Be well Theresa … so much going on !
Mourning is the right word, Mimi. I feel that's what I spent the last year doing--mourning no longer working clinically--and then decided to write a book about places that are doing care right. It's my own personal way of finding hope. I hope that your new job gives you back the job satisfaction you are missing. Part of me would love to return to clinical work, but I simply cannot do it. I am lucky to have my writing--I feel for nurses like you who don't have another way to contribute and earn money, and simply want the job they loved to be worth their love again. Hugs!!!!
This is why I try to read everything you write. I love the clarity when you explain what’s going on and it’s like you have been eavesdropping on me and my coworkers! Thank you for validating these truths.
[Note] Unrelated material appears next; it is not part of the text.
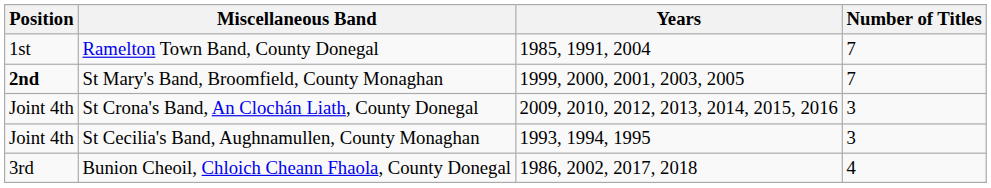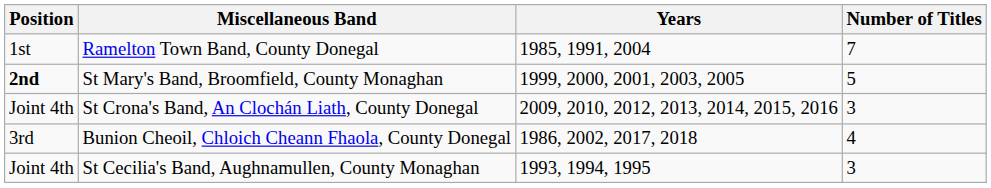St Mary's Band, Broomfield, County Monaghan | Number of Titles: 7 -> 5
rows swapped: Bunion Cheoil, Chloich Cheann Fhaola, County Donegal <-> St Cecilia's Band, Aughnamullen, County Monaghan
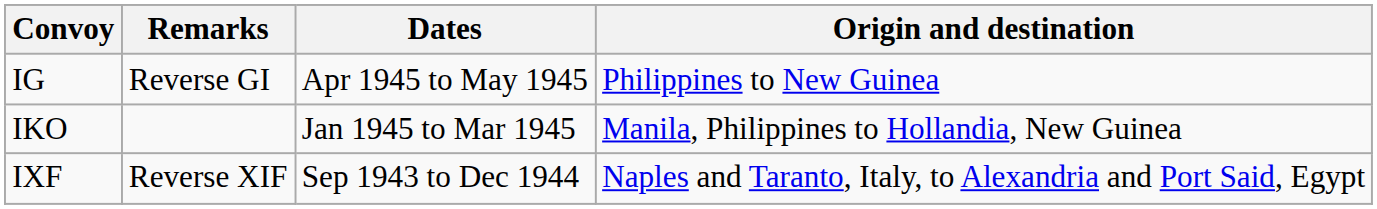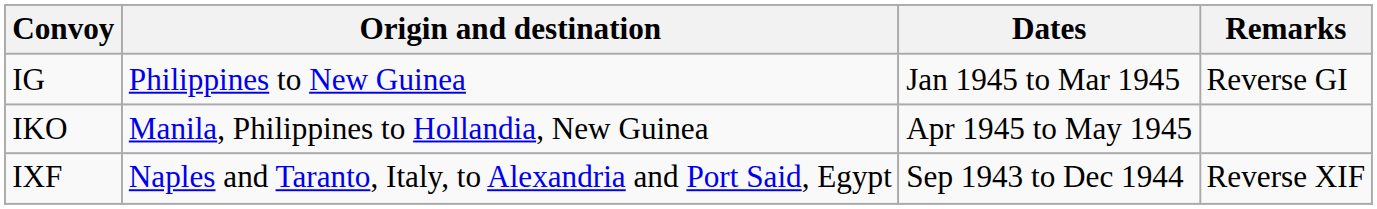columns swapped: Origin and destination <-> Remarks
IG | Dates: Apr 1945 to May 1945 -> Jan 1945 to Mar 1945
IKO | Dates: Jan 1945 to Mar 1945 -> Apr 1945 to May 1945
Our colleagues and not just nurses are hurting and because of greed and there is no fix in sight. We have good evidence of what would work to fix things but no support. Lots of support to have meetings and set up committees but don’t dare try and be productive.
The young practitioners understand this and not willing to continue to be a part of it.
If you have been a patient or caregiver for someone with a chronic illness the amount of incompetency and waste of money and time is mind blowing.
Wow, Marie. Thank you so much for commenting with such honesty. I am also glad to know that my writing makes you feel heard and seen. Chris Friese, the U. Michigan nursing prof. I quote said he has seen what you have--new nurses are quitting before even getting started because the working conditions are so bad. I'm so sorry you have to try to do your best for patients in such an avoidably difficult work environment. Patients deserve better and so do you!
Theresa, you are speaking up about what you hear from colleagues all around the country, and it is a message different from that of the report cited. So no, you are not Chicken Little, nor are you reflecting any personal emotion: you are reporting what you are observing, and the reception to those observations is underwhelming, to say the least. That is not a good place to be for nurses, patients, or our healthcare system. Keep witnessing, as yours is at least a voice able to be heard.
Awww, thank you so much, Lou! I hadn't thought about a voice being a voice, no matter the platform, and getting that voice and message out matter. (As aside--I'm proud to write for Cancer Nursing Today, but it doesn't have the reach of the NYT or CNN.com, alas.) We live in a world of intense psychological noise. But how we care for others and ourselves matters. Your comments often remind me of that, and now especially you have helped me see my writing as a form of care. Thank you!